I’m eighty two years old and I can’t remember a time in my life when atrocities were not being committed somewhere. I may not have known it at the time but I learned about it later. I also learned later that atrocities were being committed for generations before I was born. I don’t think we need a dictionary definition of “atrocity” . It’s pretty clear that these are moral transgressions against people or peoples reprehensible enough that a majority of us would or should be outraged, and feel that it should be exposed, arrested, prevented.

Unfortunately, the fact that they keep happening and they become larger or more unimaginably horrible is adequate evidence that prevention isn’t possible. it’s not a question of whether we should just live with it. In fact we do live with it and that makes me wonder about the ethical and moral frameworks that underpin our society…globally. We all know that the moral boundaries of different cultures, different societies , are not the same but we assume that certain fundamentals should apply universally.

Don’t we?

Recently there’s been a lot of talk about legal and moral boundaries that should be applied to Artificial Intelligence. , AI. More then fifty years ago scientists were debating about the rules governing robots. It was early days back then and almost no-one was talking about AI but there were a tiny number of thinkers who could foresee a day when computers would become powerful enough to learn by themselves. Somewhere along the line they came up with the ethical guideline that they called the “prime directive” . And it is an interesting philosophical concept that declares that robots should not be made that kill people. I think the underlying principle was that there should only be “good” robots that wouldn’t hurt people. Military funding of robotic research and development kind of put that prime directive in the shade. But AI is far more potent than a robot that welds parts on your car or vacuums your living room. What kind of prime directives should apply to AI and from where would they be derived?

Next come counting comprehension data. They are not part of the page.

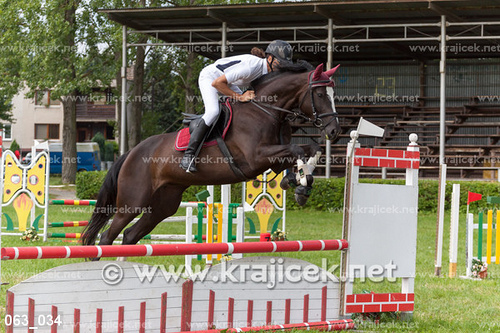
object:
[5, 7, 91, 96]
tree leaves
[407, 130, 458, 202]
ground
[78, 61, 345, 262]
horse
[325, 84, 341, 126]
mark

More importantly, how could they be enforced and by whom? Lately scientists and world leaders in the tech fields have been warning that AI may be more dangerous than the nuclear weapons threats we’ve been living with for seventy odd years. The nuclear weapons business is generally state controlled and internationally monitored. AI is neither.

Consider this. You buy something from Amazon or any other on-line outlet. The purchase, even the search without a purchase is recorded and tracked back to your computer and Amazon will use that information to contact you directly to offer similar products . We never stop to think about the complexities of computation, communication and data mining that involves. Now consider the buying habits of hundreds of millions of people becoming data points to be mined by AI. O.K. now think about “the cloud” . What the fuck is the cloud? It’s data storage not confined to your computer or my computer. So where is this cloud and who has access to it. Well people actually pay for access to it so that they extract data for a variety of purposes. But…AI has access to it.

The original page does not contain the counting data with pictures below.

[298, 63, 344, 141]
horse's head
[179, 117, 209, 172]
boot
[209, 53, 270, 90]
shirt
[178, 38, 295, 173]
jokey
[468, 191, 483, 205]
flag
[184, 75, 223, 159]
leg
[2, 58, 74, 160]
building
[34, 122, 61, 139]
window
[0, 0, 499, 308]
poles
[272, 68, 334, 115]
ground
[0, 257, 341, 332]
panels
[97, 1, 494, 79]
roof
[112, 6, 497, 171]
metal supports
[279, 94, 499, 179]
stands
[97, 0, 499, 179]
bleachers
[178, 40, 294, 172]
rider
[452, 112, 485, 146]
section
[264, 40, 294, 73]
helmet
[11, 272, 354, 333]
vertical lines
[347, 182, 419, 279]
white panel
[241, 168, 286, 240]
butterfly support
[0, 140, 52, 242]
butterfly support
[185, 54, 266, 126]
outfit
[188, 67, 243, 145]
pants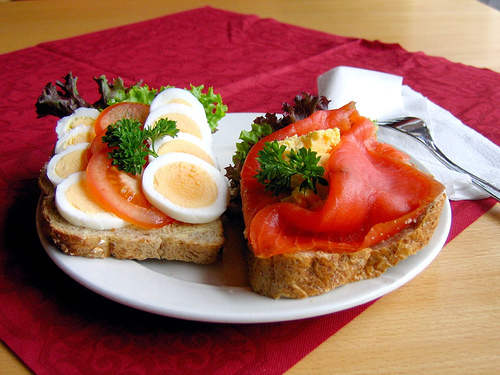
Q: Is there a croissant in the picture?
A: No, there are no croissants.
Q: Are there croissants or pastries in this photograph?
A: No, there are no croissants or pastries.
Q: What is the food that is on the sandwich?
A: The food is eggs.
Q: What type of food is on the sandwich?
A: The food is eggs.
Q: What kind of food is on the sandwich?
A: The food is eggs.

Wait. Wait. Let’s not get all paranoid about this. The fact that AI can learn by itself and the sources of learning are many and varied and include what is stored in the cloud should be a concern but we don’t need to get crazy about it.

Which brings us back to atrocities. What makes atrocities possible is the deterioration and failure of a universal moral framework which identifies and prosecutes and prevents the proliferation of atrocities. When we consider the potential for mischief that is possible with AI…it seems that we need to re-examine the whole idea of universal prime directives and that means looking at our whole socio political and economic structure, globally. How we live and how we relate to each other, how our laws work or don’t work.

If we don’t…it will be our own atrocity.